Há uns tempos vi um documentário sobre arte e uma das perguntas que apanhei teve quer ver com a inexistência, actual, de grandes vultos da arte (estava- se a falar de pintura, no caso). A inexistência de gente, hoje, que avançasse e quebrasse barreiras.
A resposta, em geral, poderia ser simples e bastaria lembrar que os revolucionários actuais apenas são reconhecidos muito tempo depois de terem revolucionado; é mais ou menos uma revolução silenciosa cuja paternidade apenas é descoberta muito tempo depois.
Ora, o gajo a quem a pergunta foi feita tinha uma ideia diferente.
O que ele achava era que como hoje o diagnóstico e o tratamento são muito mais avançados e, concomitantemente, também o tratamento, o que faz com que os tidos como génios passados deixem de se encontrar em tempos hodiernos é que o que os tornava diferentes foi fazendo-os iguais.
É uma discussão muito mais antiga que o documentário.
A questão da necessidade/desnecessidade de drogas no processo criativo; a questão de transformar um desiquilíbrio mental em instabilidade (uma arte de figura de estilo); a questão do ser diferente entre os iguais e, quando apreciado, este diferente querer dizer melhor.
Isto lembra-me duas passagens que não sei exactamente de onde as tirei:
Então, se tivesses tratado o Van Gohg ele nunca teria criado aquelas maravilhosas pinturas!
- Não. O que aconteceria é que ele ainda teria a orelha.
Queres dizer que o Miles Davis não era brilhante porque estava drogado?!
- Não. O que quero dizer é que ele tocava melhor quando estava sóbrio.
Não sei responder nem clinicamente nem em termos de apreciador de arte a esta questão.

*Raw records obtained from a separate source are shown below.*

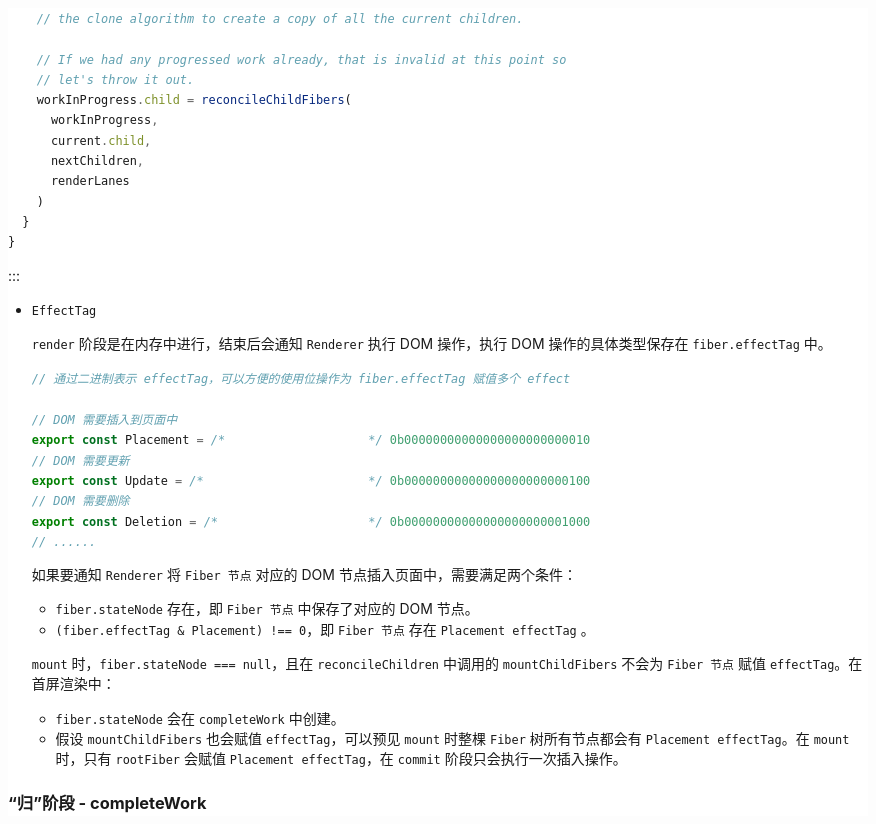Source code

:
   ```js
      // the clone algorithm to create a copy of all the current children.

      // If we had any progressed work already, that is invalid at this point so
      // let's throw it out.
      workInProgress.child = reconcileChildFibers(
        workInProgress,
        current.child,
        nextChildren,
        renderLanes
      )
    }
  }
  ```

  :::

- `EffectTag`

  `render` 阶段是在内存中进行，结束后会通知 `Renderer` 执行 DOM 操作，执行 DOM 操作的具体类型保存在 `fiber.effectTag` 中。

  ```js
  // 通过二进制表示 effectTag，可以方便的使用位操作为 fiber.effectTag 赋值多个 effect

  // DOM 需要插入到页面中
  export const Placement = /*                    */ 0b00000000000000000000000010
  // DOM 需要更新
  export const Update = /*                       */ 0b00000000000000000000000100
  // DOM 需要删除
  export const Deletion = /*                     */ 0b00000000000000000000001000
  // ......
  ```

  如果要通知 `Renderer` 将 `Fiber 节点` 对应的 DOM 节点插入页面中，需要满足两个条件：

  - `fiber.stateNode` 存在，即 `Fiber 节点` 中保存了对应的 DOM 节点。
  - `(fiber.effectTag & Placement) !== 0`，即 `Fiber 节点` 存在 `Placement effectTag` 。

  `mount` 时，`fiber.stateNode === null`，且在 `reconcileChildren` 中调用的 `mountChildFibers` 不会为 `Fiber 节点` 赋值 `effectTag`。在首屏渲染中：

  - `fiber.stateNode` 会在 `completeWork` 中创建。
  - 假设 `mountChildFibers` 也会赋值 `effectTag`，可以预见 `mount` 时整棵 `Fiber` 树所有节点都会有 `Placement effectTag`。在 `mount` 时，只有 `rootFiber` 会赋值 `Placement effectTag`，在 `commit` 阶段只会执行一次插入操作。

### “归”阶段 - completeWork
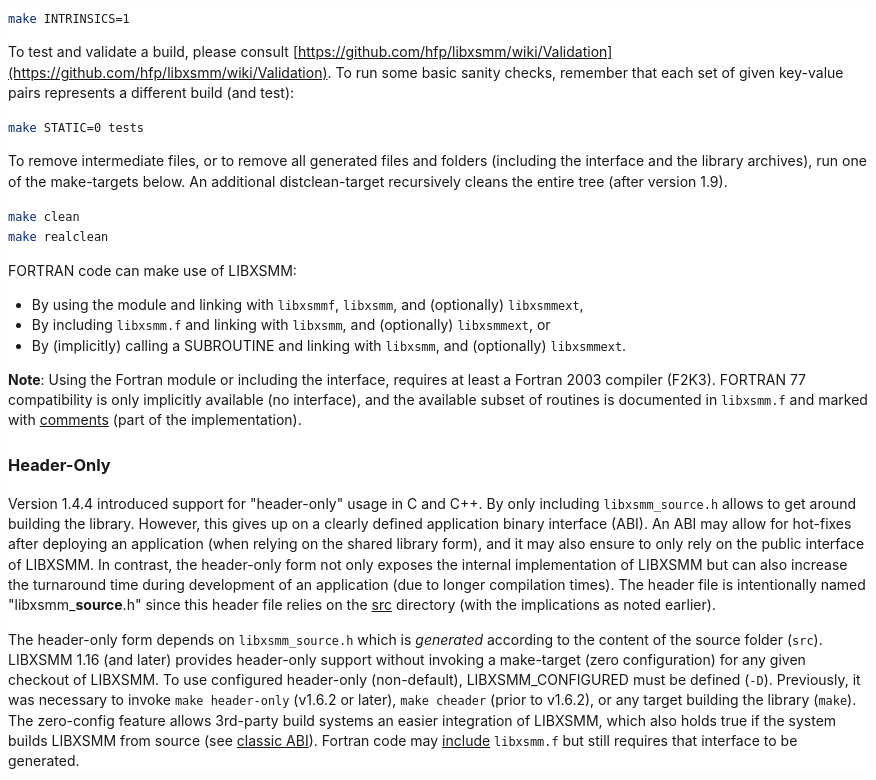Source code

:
 ```bash
make INTRINSICS=1
```

To test and validate a build, please consult [https://github.com/hfp/libxsmm/wiki/Validation](https://github.com/hfp/libxsmm/wiki/Validation). To run some basic sanity checks, remember that each set of given key-value pairs represents a different build (and test):

```bash
make STATIC=0 tests
```

To remove intermediate files, or to remove all generated files and folders (including the interface and the library archives), run one of the make-targets below. An additional distclean-target recursively cleans the entire tree (after <span>version&#160;1.9</span>).

```bash
make clean
make realclean
```

<a name="fortran"></a>FORTRAN code can make use of LIBXSMM:

* By using the module and linking with `libxsmmf`, `libxsmm`, and (optionally) `libxsmmext`,
* <a name="header-only-fortran"></a>By including `libxsmm.f` and linking with `libxsmm`, and (optionally) `libxsmmext`, or
* By (implicitly) calling a SUBROUTINE and linking with `libxsmm`, and (optionally) `libxsmmext`.

**Note**: Using the Fortran module or including the interface, requires at least a <span>Fortran&#160;2003</span> compiler (F2K3). <span>FORTRAN&#160;77</span> compatibility is only implicitly available (no interface), and the available subset of routines is documented in `libxsmm.f` and marked with [comments](https://github.com/hfp/libxsmm/search?q=implementation+provided+for+Fortran+77+compatibility) (part of the implementation).

### Header-Only

<span>Version&#160;1.4.4</span> introduced support for "header-only" usage in C and C++. By only including `libxsmm_source.h` allows to get around building the library. However, this gives up on a clearly defined application binary interface (ABI). An ABI may allow for hot-fixes after deploying an application (when relying on the shared library form), and it may also ensure to only rely on the public interface of LIBXSMM. In contrast, the header-only form not only exposes the internal implementation of LIBXSMM but can also increase the turnaround time during development of an application (due to longer compilation times). The header file is intentionally named "libxsmm_**source**.h" since this header file relies on the [src](https://github.com/hfp/libxsmm/tree/master/src) directory (with the implications as noted earlier).

<a name="zero-config"></a>The header-only form depends on `libxsmm_source.h` which is *generated* according to the content of the source folder (`src`). <span>LIBXSMM&#160;1.16</span> (and later) provides header-only support without invoking a make-target (zero configuration) for any given checkout of LIBXSMM. To use configured header-only (non-default), LIBXSMM_CONFIGURED must be defined (`-D`). Previously, it was necessary to invoke `make header-only` (v1.6.2 or later), `make cheader` (prior to v1.6.2), or any target building the library (`make`). The zero-config feature allows 3rd-party build systems an easier integration of LIBXSMM, which also holds true if the system builds LIBXSMM from source (see [classic ABI](#zero-config-abi)). Fortran code may [include](#header-only-fortran) `libxsmm.f` but still requires that interface to be generated.
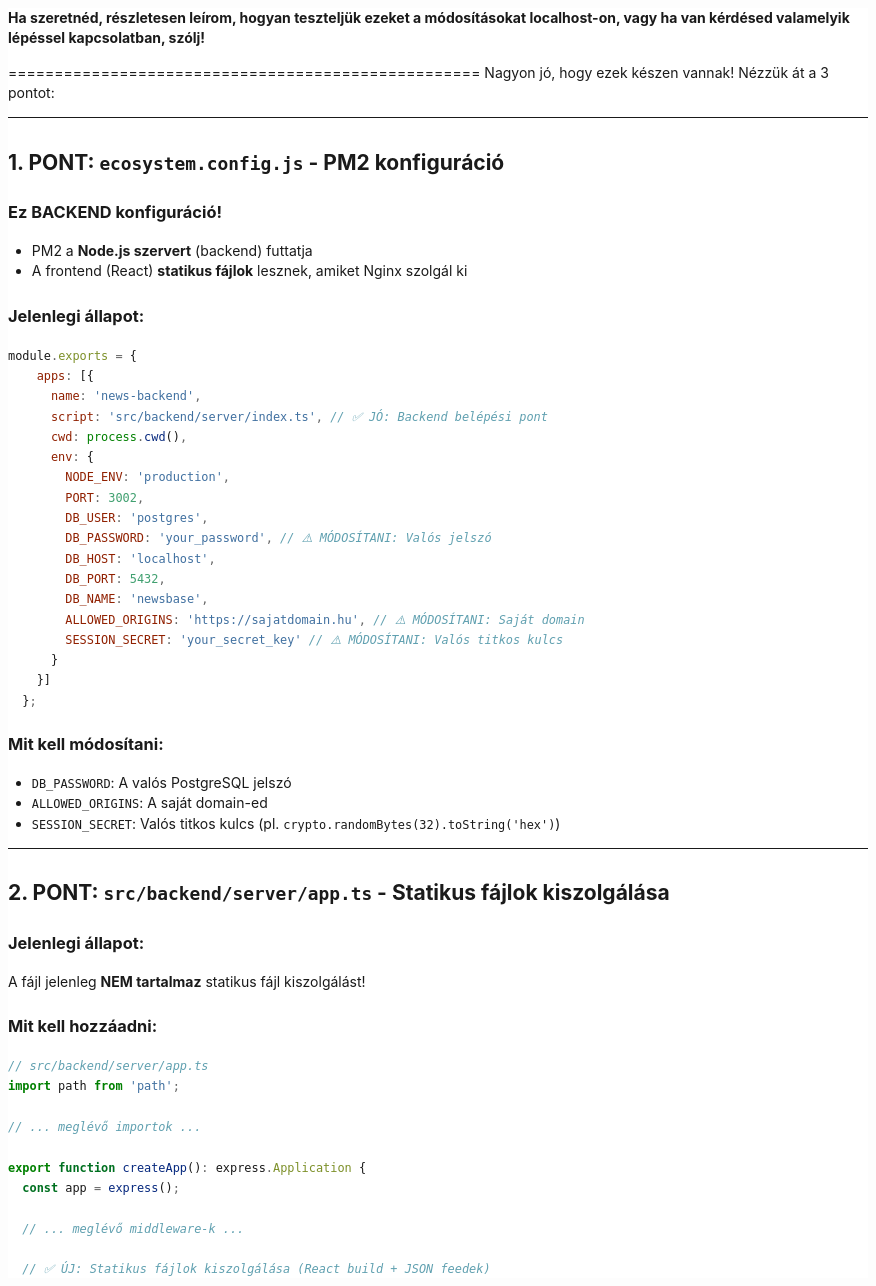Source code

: 
**Ha szeretnéd, részletesen leírom, hogyan teszteljük ezeket a módosításokat localhost-on, vagy ha van kérdésed valamelyik lépéssel kapcsolatban, szólj!**

===================================================
Nagyon jó, hogy ezek készen vannak! Nézzük át a 3 pontot:

---

## **1. PONT: `ecosystem.config.js` - PM2 konfiguráció**

### **Ez BACKEND konfiguráció!**
- PM2 a **Node.js szervert** (backend) futtatja
- A frontend (React) **statikus fájlok** lesznek, amiket Nginx szolgál ki

### **Jelenlegi állapot:**
```javascript
module.exports = {
    apps: [{
      name: 'news-backend',
      script: 'src/backend/server/index.ts', // ✅ JÓ: Backend belépési pont
      cwd: process.cwd(),
      env: {
        NODE_ENV: 'production',
        PORT: 3002,
        DB_USER: 'postgres',
        DB_PASSWORD: 'your_password', // ⚠️ MÓDOSÍTANI: Valós jelszó
        DB_HOST: 'localhost',
        DB_PORT: 5432,
        DB_NAME: 'newsbase',
        ALLOWED_ORIGINS: 'https://sajatdomain.hu', // ⚠️ MÓDOSÍTANI: Saját domain
        SESSION_SECRET: 'your_secret_key' // ⚠️ MÓDOSÍTANI: Valós titkos kulcs
      }
    }]
  };
```

### **Mit kell módosítani:**
- `DB_PASSWORD`: A valós PostgreSQL jelszó
- `ALLOWED_ORIGINS`: A saját domain-ed
- `SESSION_SECRET`: Valós titkos kulcs (pl. `crypto.randomBytes(32).toString('hex')`)

---

## **2. PONT: `src/backend/server/app.ts` - Statikus fájlok kiszolgálása**

### **Jelenlegi állapot:**
A fájl jelenleg **NEM tartalmaz** statikus fájl kiszolgálást!

### **Mit kell hozzáadni:**
```typescript
// src/backend/server/app.ts
import path from 'path';

// ... meglévő importok ...

export function createApp(): express.Application {
  const app = express();

  // ... meglévő middleware-k ...

  // ✅ ÚJ: Statikus fájlok kiszolgálása (React build + JSON feedek)
```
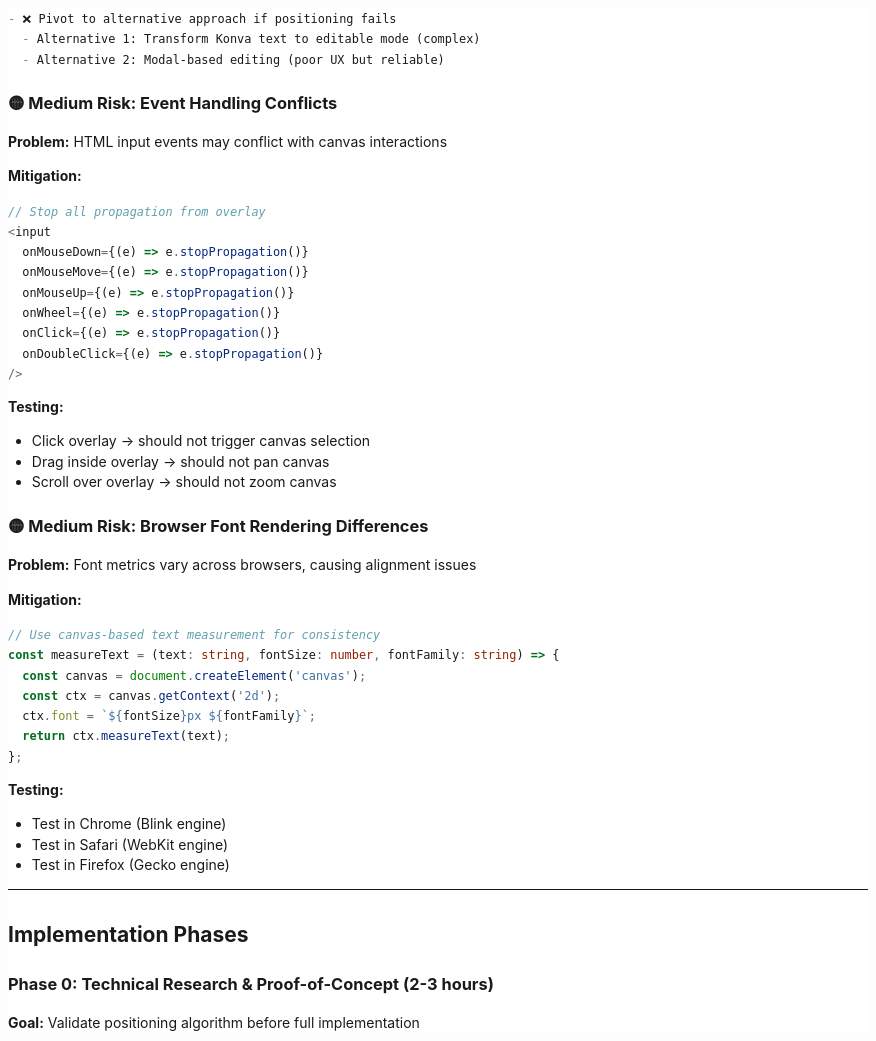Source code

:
 ```markdown
- ❌ Pivot to alternative approach if positioning fails
  - Alternative 1: Transform Konva text to editable mode (complex)
  - Alternative 2: Modal-based editing (poor UX but reliable)
```

### 🟡 **Medium Risk: Event Handling Conflicts**

**Problem:** HTML input events may conflict with canvas interactions

**Mitigation:**
```typescript
// Stop all propagation from overlay
<input
  onMouseDown={(e) => e.stopPropagation()}
  onMouseMove={(e) => e.stopPropagation()}
  onMouseUp={(e) => e.stopPropagation()}
  onWheel={(e) => e.stopPropagation()}
  onClick={(e) => e.stopPropagation()}
  onDoubleClick={(e) => e.stopPropagation()}
/>
```

**Testing:**
- Click overlay → should not trigger canvas selection
- Drag inside overlay → should not pan canvas
- Scroll over overlay → should not zoom canvas

### 🟡 **Medium Risk: Browser Font Rendering Differences**

**Problem:** Font metrics vary across browsers, causing alignment issues

**Mitigation:**
```typescript
// Use canvas-based text measurement for consistency
const measureText = (text: string, fontSize: number, fontFamily: string) => {
  const canvas = document.createElement('canvas');
  const ctx = canvas.getContext('2d');
  ctx.font = `${fontSize}px ${fontFamily}`;
  return ctx.measureText(text);
};
```

**Testing:**
- Test in Chrome (Blink engine)
- Test in Safari (WebKit engine)
- Test in Firefox (Gecko engine)

---

## Implementation Phases

### Phase 0: Technical Research & Proof-of-Concept (2-3 hours)
**Goal:** Validate positioning algorithm before full implementation
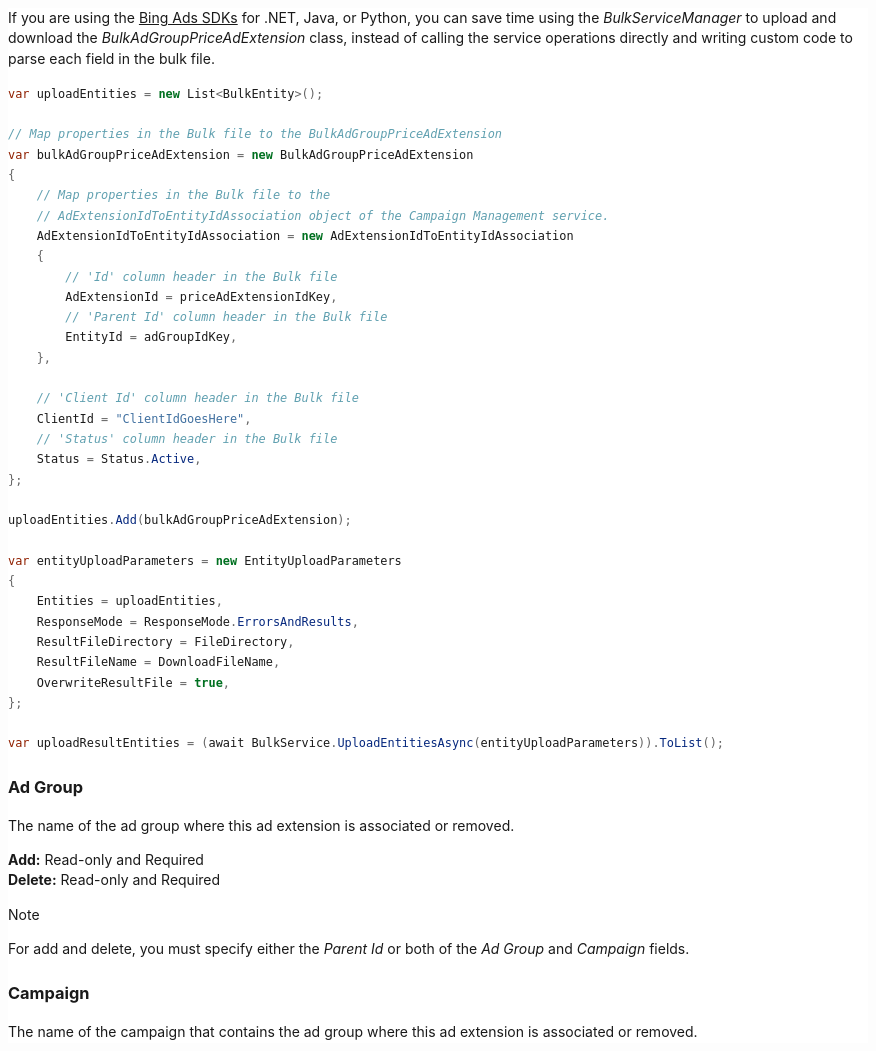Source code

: If you are using the [Bing Ads SDKs](~/guides/client-libraries.md) for .NET, Java, or Python, you can save time using the *BulkServiceManager* to upload and download the *BulkAdGroupPriceAdExtension* class, instead of calling the service operations directly and writing custom code to parse each field in the bulk file. 

```csharp
var uploadEntities = new List<BulkEntity>();

// Map properties in the Bulk file to the BulkAdGroupPriceAdExtension
var bulkAdGroupPriceAdExtension = new BulkAdGroupPriceAdExtension
{
    // Map properties in the Bulk file to the 
    // AdExtensionIdToEntityIdAssociation object of the Campaign Management service.
    AdExtensionIdToEntityIdAssociation = new AdExtensionIdToEntityIdAssociation
    {
        // 'Id' column header in the Bulk file
        AdExtensionId = priceAdExtensionIdKey,
        // 'Parent Id' column header in the Bulk file
        EntityId = adGroupIdKey,
    },
                
    // 'Client Id' column header in the Bulk file
    ClientId = "ClientIdGoesHere",
    // 'Status' column header in the Bulk file
    Status = Status.Active,
};

uploadEntities.Add(bulkAdGroupPriceAdExtension);

var entityUploadParameters = new EntityUploadParameters
{
    Entities = uploadEntities,
    ResponseMode = ResponseMode.ErrorsAndResults,
    ResultFileDirectory = FileDirectory,
    ResultFileName = DownloadFileName,
    OverwriteResultFile = true,
};

var uploadResultEntities = (await BulkService.UploadEntitiesAsync(entityUploadParameters)).ToList();
```

### <a name="adgroup"></a>Ad Group
The name of the ad group where this ad extension is associated or removed.  

**Add:** Read-only and Required  
**Delete:** Read-only and Required  

> [!NOTE]
> For add and delete, you must specify either the *Parent Id* or both of the *Ad Group* and *Campaign* fields. 

### <a name="campaign"></a>Campaign
The name of the campaign that contains the ad group where this ad extension is associated or removed.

O que posso dizer com segurança é que tudo se está a homogeneizar (começando pela tentativa de afirmar masculino x feminino como igual).
Será isso bom?
Em tese, será mas em concreto há mais dúvidas.
Para ilustrar isto, mais ou menos, sem entrar em temas demasiado polémicos, lembro-me, assim, de dois exemplos; um mais histórico e outro mais actual.
1
Há muitos anos atrás (não preciso porque não sei e não me apetece pesquisar) houve um gajo que foi dar a volta ao mundo numa altura em que tal era mais difícil mas em que já havia máquinas fotográficas.
Então, este gajo foi fotografando os lugares por onde passava e na altura em que, supostamente, não se vivia no individualismo e afirmação da singularidade dos indivíduos, era perfeitamente possível aferir de onde eram as pessoas analisando, apenas, as fotografias.
Depois, inventou-se, por exemplo, os jeans e tal distinção tornou-se impossível.
A luta pelo individualismo metamorfoseou tudo.
2
A Lady Gaga atafulha todas as suas músicas de referências ao cada um como cada qual e nasci assim e é assim que eu sou e cenas deste tipo.
Se, como eu, virem as pessoas (crianças?) que estavam a fazer fila para a ver, todas elas cientes da sua individualidade, terão atentado que era muito difícil distingui-las porque eram todas iguais.
Mais uma vez, como acima, a ideia da individualidade entra em conflito agravado com a realidade.
A dado momento do texto parece que me perdi...
Então,
Valeria a pena o Van ter mantido a orelha se tal evitasse a expressão da sua genialidade?
Para nós, não.
Para ele, sim.
Glória póstuma é glória nenhuma para o glorificado.
Seremos todos o mítico rebanho e será o gajo que se julga pastor o pastor de facto ou apenas mais uma ovelha que se vê distorcidamente ao espelho?
Não estou certo da resposta mas tendo a pender para a segunda.